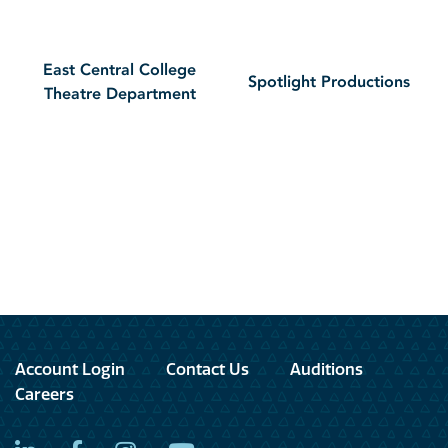
East Central College
Spotlight Productions
Theatre Department
Account Login
Contact Us
Auditions
Careers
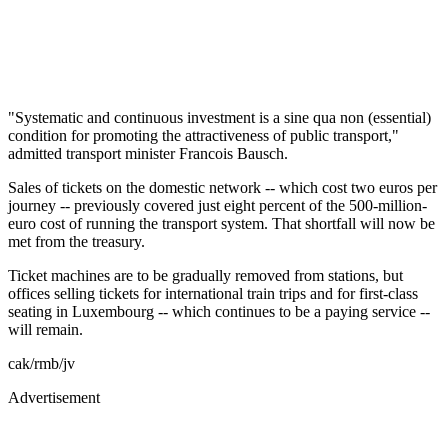
"Systematic and continuous investment is a sine qua non (essential)
condition for promoting the attractiveness of public transport,"
admitted transport minister Francois Bausch.
Sales of tickets on the domestic network -- which cost two euros per
journey -- previously covered just eight percent of the 500-million-
euro cost of running the transport system. That shortfall will now be
met from the treasury.
Ticket machines are to be gradually removed from stations, but
offices selling tickets for international train trips and for first-class
seating in Luxembourg -- which continues to be a paying service --
will remain.
cak/rmb/jv
Advertisement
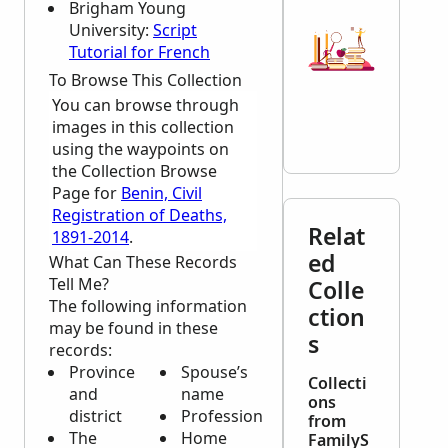
Brigham Young
University:
Script
Tutorial for French
To Browse This Collection
You can browse through
images in this collection
using the waypoints on
the Collection Browse
Page for
Benin, Civil
Registration of Deaths,
Relat
1891-2014
.
ed
What Can These Records
Tell Me?
Colle
The following information
ction
may be found in these
s
records:
Province
Spouse’s
Collecti
and
name
ons
district
Profession
from
The
Home
FamilyS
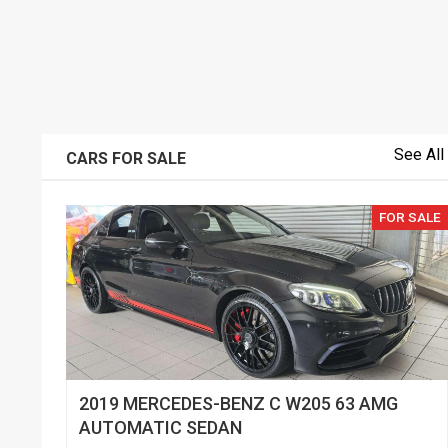
See All
CARS FOR SALE
FOR SALE
2019 MERCEDES-BENZ C W205 63 AMG
AUTOMATIC SEDAN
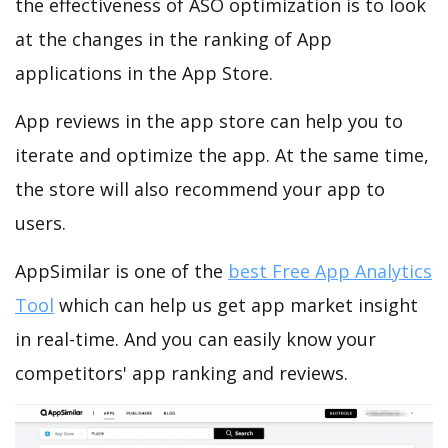
the effectiveness of ASO optimization is to look
at the changes in the ranking of App
applications in the App Store.
App reviews in the app store can help you to
iterate and optimize the app. At the same time,
the store will also recommend your app to
users.
AppSimilar is one of the
best Free App Analytics
Tool
which can help us get app market insight
in real-time. And you can easily know your
competitors' app ranking and reviews.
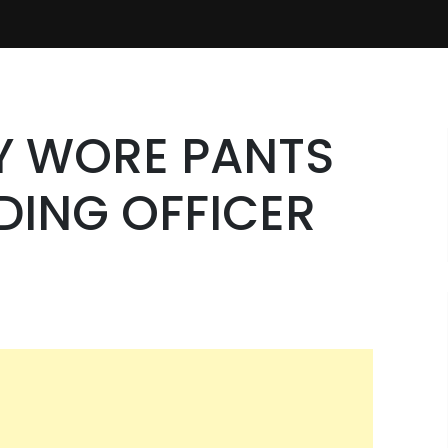
Y WORE PANTS
DING OFFICER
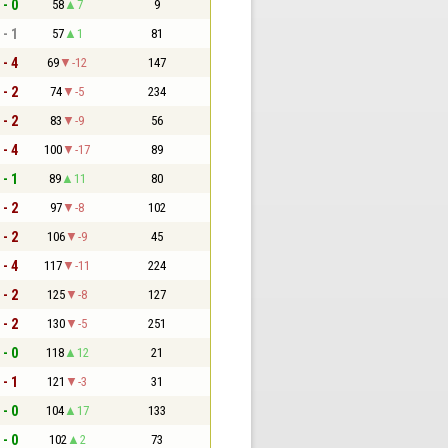
 - 0
58
7
9
 - 1
57
1
81
 - 4
69
-12
147
 - 2
74
-5
234
 - 2
83
-9
56
 - 4
100
-17
89
 - 1
89
11
80
 - 2
97
-8
102
 - 2
106
-9
45
 - 4
117
-11
224
 - 2
125
-8
127
 - 2
130
-5
251
 - 0
118
12
21
 - 1
121
-3
31
 - 0
104
17
133
 - 0
102
2
73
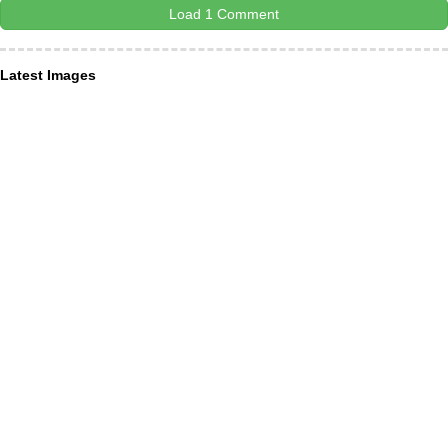
Load 1 Comment
Latest Images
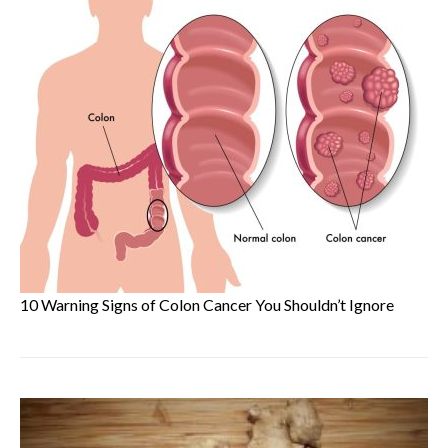
10 Warning Signs of Colon Cancer You Shouldn’t Ignore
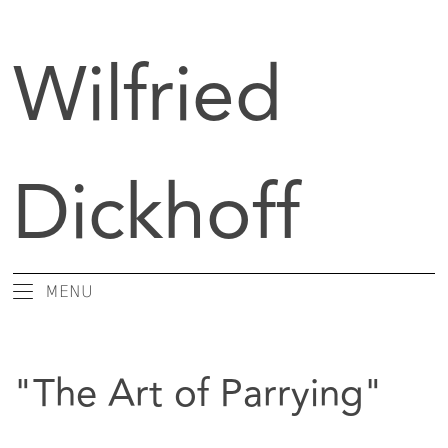
Wilfried
Dickhoff
MENU
Art Critic / Writer
Books
"The Art of Parrying"
Essays
Conversations
Editor / Publisher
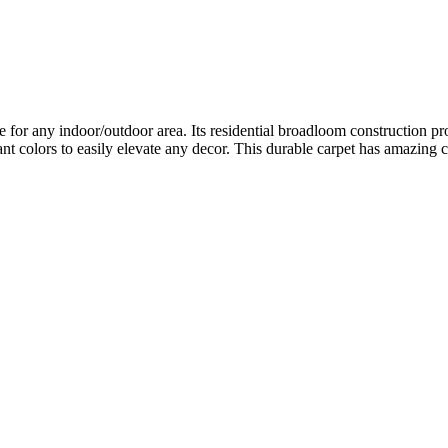
 for any indoor/outdoor area. Its residential broadloom construction pr
nt colors to easily elevate any decor. This durable carpet has amazing 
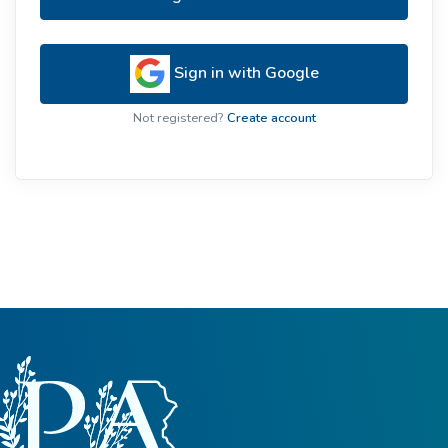
Sign in with Google
Not registered?
Create account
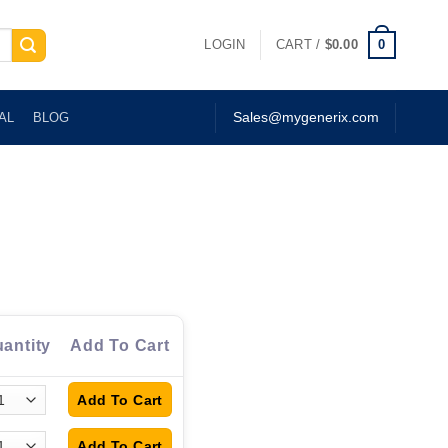
0
LOGIN
CART /
$
0.00
AL
BLOG
Sales@mygenerix.com
antity
Add To Cart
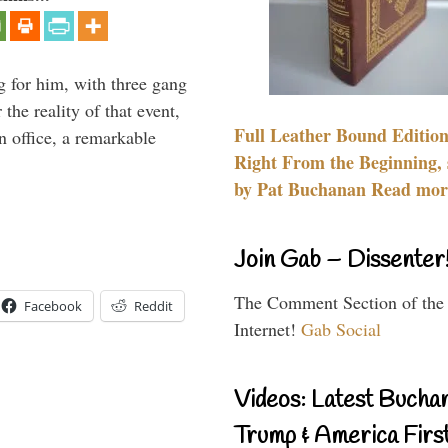
g for him, with three gang
he reality of that event,
Full Leather Bound Edition
n office, a remarkable
Right From the Beginning, 
by Pat Buchanan Read more
Join Gab – Dissenter
The Comment Section of the
Facebook
Reddit
Internet!
Gab Social
Videos: Latest Bucha
Trump & America First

**Your goal:**
List each line in the entries above that contains the word "help".

**Response area:**
App reviews in the app store can help you to
which can help us get app market insight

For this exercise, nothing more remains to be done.